December 6, 2016 Philip Levin

On October 12, 2016, the Board of Immigration Appeals (BIA or Board), on remand from the Attorney General, developed a uniform standard to determine whether a particular criminal offense is a crime involving moral turpitude (CIMT). Respondent had been convicted of indecency with a child under Texas Penal Code §21.11(a)(1) and consequently charged by the Department of Homeland Security (DHS) with removability as an aggravated felon per INA§§101(a)(43)(A) and 237(a)(2)(A)(iii). He requested adjustment of status relief but the Immigration Judge (IJ) found him ineligible for a CIMT conviction, making him inadmissible per §212(a)(2)(A)(i)(I). On initial appeal to the BIA, the Board held that he was not inadmissible because §21.11(a)(1) penalizes non-moral  turpitudinous  conduct and the record of conviction (ROC) did not contain any information about his conduct; the case was remanded to the IJ.

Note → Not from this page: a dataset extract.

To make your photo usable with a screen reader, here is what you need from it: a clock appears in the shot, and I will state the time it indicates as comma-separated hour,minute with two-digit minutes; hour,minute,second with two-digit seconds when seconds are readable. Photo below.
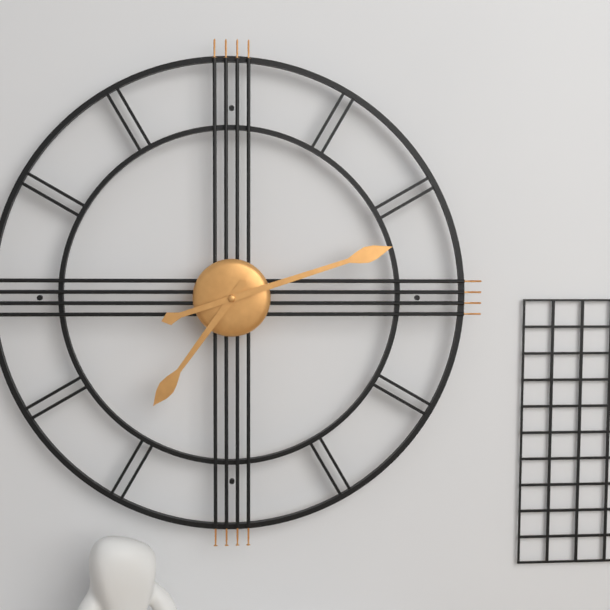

About one year later, the Attorney General directed the BIA to refer the case to him, vacated the decision and instructed IJs and the Board that, when examining whether a conviction is for a CIMT , they should use the categorical approach and see if there is a “realistic probability” the criminal law would be applied to non-turpitudinous conduct;  if the categorical approach does not answer the inquiry, they should use the modified categorical approach and, if that is inconclusive, consider “any relevant evidence outside the record of conviction” to resolve the question. After addressing the “realistic probability” issue himself and holding that in cases of sexual misconduct with children there should be a “categorical finding” that the crime is a CIMT if it involves “intentional sexual conduct with a person the defendant knew or should have known was a child”, the Attorney General remanded the record to the BIA, which returned the case to the IJ to apply that new analytical framework.

The IJ found respondent had been convicted of a CIMT and thus ineligible to adjust, a decision affirmed by the Board on appeal. At the Fifth Circuit, however the Court of Appeals held that the phrase “convicted of” prevents one from examining evidence outside The record of conviction, vacated The BIA’s opinion and reminded. Subsequently, The Attorney General vacated the Board’s decision and remanded the record to the BIA “to develop a uniform standard for the proper construction and application” of rules as to, among other issues, when an offense involves moral turpitude;  when – and to what extent – the modified categorical approach can be used and the ROC considered in such an inquiry; and, whether one seeking discretionary relief after sexually abusing a minor must make a heightened evidentiary showing of hardship or other factors to warrant a favorable exercise of discretion.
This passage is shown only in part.